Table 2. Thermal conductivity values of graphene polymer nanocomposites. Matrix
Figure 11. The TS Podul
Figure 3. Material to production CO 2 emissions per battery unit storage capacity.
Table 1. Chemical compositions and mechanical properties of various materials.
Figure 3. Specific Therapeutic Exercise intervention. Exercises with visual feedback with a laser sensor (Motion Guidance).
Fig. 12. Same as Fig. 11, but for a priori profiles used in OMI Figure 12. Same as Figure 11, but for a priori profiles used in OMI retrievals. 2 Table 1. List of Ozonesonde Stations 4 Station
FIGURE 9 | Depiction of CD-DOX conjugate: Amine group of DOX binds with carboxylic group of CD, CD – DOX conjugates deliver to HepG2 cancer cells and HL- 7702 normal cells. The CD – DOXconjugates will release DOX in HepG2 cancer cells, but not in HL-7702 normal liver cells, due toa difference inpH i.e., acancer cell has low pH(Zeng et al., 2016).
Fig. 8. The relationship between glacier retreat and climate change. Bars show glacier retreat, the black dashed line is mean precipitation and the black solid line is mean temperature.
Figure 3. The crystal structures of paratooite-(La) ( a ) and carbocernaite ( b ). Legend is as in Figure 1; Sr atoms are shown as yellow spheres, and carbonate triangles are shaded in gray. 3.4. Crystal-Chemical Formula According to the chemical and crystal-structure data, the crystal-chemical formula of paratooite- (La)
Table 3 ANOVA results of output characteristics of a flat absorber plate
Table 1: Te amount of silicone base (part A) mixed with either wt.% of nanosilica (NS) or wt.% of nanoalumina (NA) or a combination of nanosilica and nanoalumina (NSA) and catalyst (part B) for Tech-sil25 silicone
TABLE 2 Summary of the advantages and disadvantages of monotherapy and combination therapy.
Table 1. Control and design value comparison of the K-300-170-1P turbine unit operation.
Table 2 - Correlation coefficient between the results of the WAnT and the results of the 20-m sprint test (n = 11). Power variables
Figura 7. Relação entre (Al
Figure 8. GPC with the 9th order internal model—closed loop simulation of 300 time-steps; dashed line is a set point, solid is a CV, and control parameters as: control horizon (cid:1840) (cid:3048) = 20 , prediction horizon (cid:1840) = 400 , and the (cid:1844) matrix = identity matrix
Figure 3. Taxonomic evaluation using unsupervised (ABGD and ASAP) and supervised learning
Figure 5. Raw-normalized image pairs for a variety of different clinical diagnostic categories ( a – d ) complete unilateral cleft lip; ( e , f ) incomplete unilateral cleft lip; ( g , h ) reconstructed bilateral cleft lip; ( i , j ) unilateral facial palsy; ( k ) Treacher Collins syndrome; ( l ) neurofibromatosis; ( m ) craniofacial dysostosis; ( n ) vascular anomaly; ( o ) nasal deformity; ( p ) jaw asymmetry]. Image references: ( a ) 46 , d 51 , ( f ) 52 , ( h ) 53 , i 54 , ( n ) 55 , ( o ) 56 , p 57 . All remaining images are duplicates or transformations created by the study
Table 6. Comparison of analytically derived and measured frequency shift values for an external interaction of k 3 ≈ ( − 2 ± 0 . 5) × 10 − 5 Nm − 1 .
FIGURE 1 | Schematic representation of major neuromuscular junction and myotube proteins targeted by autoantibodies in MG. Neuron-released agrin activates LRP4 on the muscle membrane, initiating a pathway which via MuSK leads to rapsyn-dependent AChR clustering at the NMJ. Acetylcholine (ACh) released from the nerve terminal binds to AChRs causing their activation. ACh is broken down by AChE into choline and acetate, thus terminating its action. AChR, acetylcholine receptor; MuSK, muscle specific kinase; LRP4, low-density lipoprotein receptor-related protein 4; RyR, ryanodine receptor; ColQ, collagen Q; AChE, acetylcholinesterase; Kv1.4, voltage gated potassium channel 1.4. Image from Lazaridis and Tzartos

###

Copy every entry exactly. Leave nothing out.

**Exercise output:**
Table 2. Thermal conductivity values of graphene polymer nanocomposites. Matrix
Figure 11. The TS Podul
Figure 3. Material to production CO 2 emissions per battery unit storage capacity.
Table 1. Chemical compositions and mechanical properties of various materials.
Figure 3. Specific Therapeutic Exercise intervention. Exercises with visual feedback with a laser sensor (Motion Guidance).
Fig. 12. Same as Fig. 11, but for a priori profiles used in OMI Figure 12. Same as Figure 11, but for a priori profiles used in OMI retrievals. 2 Table 1. List of Ozonesonde Stations 4 Station
FIGURE 9 | Depiction of CD-DOX conjugate: Amine group of DOX binds with carboxylic group of CD, CD – DOX conjugates deliver to HepG2 cancer cells and HL- 7702 normal cells. The CD – DOXconjugates will release DOX in HepG2 cancer cells, but not in HL-7702 normal liver cells, due toa difference inpH i.e., acancer cell has low pH(Zeng et al., 2016).
Fig. 8. The relationship between glacier retreat and climate change. Bars show glacier retreat, the black dashed line is mean precipitation and the black solid line is mean temperature.
Figure 3. The crystal structures of paratooite-(La) ( a ) and carbocernaite ( b ). Legend is as in Figure 1; Sr atoms are shown as yellow spheres, and carbonate triangles are shaded in gray. 3.4. Crystal-Chemical Formula According to the chemical and crystal-structure data, the crystal-chemical formula of paratooite- (La)
Table 3 ANOVA results of output characteristics of a flat absorber plate
Table 1: Te amount of silicone base (part A) mixed with either wt.% of nanosilica (NS) or wt.% of nanoalumina (NA) or a combination of nanosilica and nanoalumina (NSA) and catalyst (part B) for Tech-sil25 silicone
TABLE 2 Summary of the advantages and disadvantages of monotherapy and combination therapy.
Table 1. Control and design value comparison of the K-300-170-1P turbine unit operation.
Table 2 - Correlation coefficient between the results of the WAnT and the results of the 20-m sprint test (n = 11). Power variables
Figura 7. Relação entre (Al
Figure 8. GPC with the 9th order internal model—closed loop simulation of 300 time-steps; dashed line is a set point, solid is a CV, and control parameters as: control horizon (cid:1840) (cid:3048) = 20 , prediction horizon (cid:1840) = 400 , and the (cid:1844) matrix = identity matrix
Figure 3. Taxonomic evaluation using unsupervised (ABGD and ASAP) and supervised learning
Figure 5. Raw-normalized image pairs for a variety of different clinical diagnostic categories ( a – d ) complete unilateral cleft lip; ( e , f ) incomplete unilateral cleft lip; ( g , h ) reconstructed bilateral cleft lip; ( i , j ) unilateral facial palsy; ( k ) Treacher Collins syndrome; ( l ) neurofibromatosis; ( m ) craniofacial dysostosis; ( n ) vascular anomaly; ( o ) nasal deformity; ( p ) jaw asymmetry]. Image references: ( a ) 46 , d 51 , ( f ) 52 , ( h ) 53 , i 54 , ( n ) 55 , ( o ) 56 , p 57 . All remaining images are duplicates or transformations created by the study
Table 6. Comparison of analytically derived and measured frequency shift values for an external interaction of k 3 ≈ ( − 2 ± 0 . 5) × 10 − 5 Nm − 1 .
FIGURE 1 | Schematic representation of major neuromuscular junction and myotube proteins targeted by autoantibodies in MG. Neuron-released agrin activates LRP4 on the muscle membrane, initiating a pathway which via MuSK leads to rapsyn-dependent AChR clustering at the NMJ. Acetylcholine (ACh) released from the nerve terminal binds to AChRs causing their activation. ACh is broken down by AChE into choline and acetate, thus terminating its action. AChR, acetylcholine receptor; MuSK, muscle specific kinase; LRP4, low-density lipoprotein receptor-related protein 4; RyR, ryanodine receptor; ColQ, collagen Q; AChE, acetylcholinesterase; Kv1.4, voltage gated potassium channel 1.4. Image from Lazaridis and Tzartos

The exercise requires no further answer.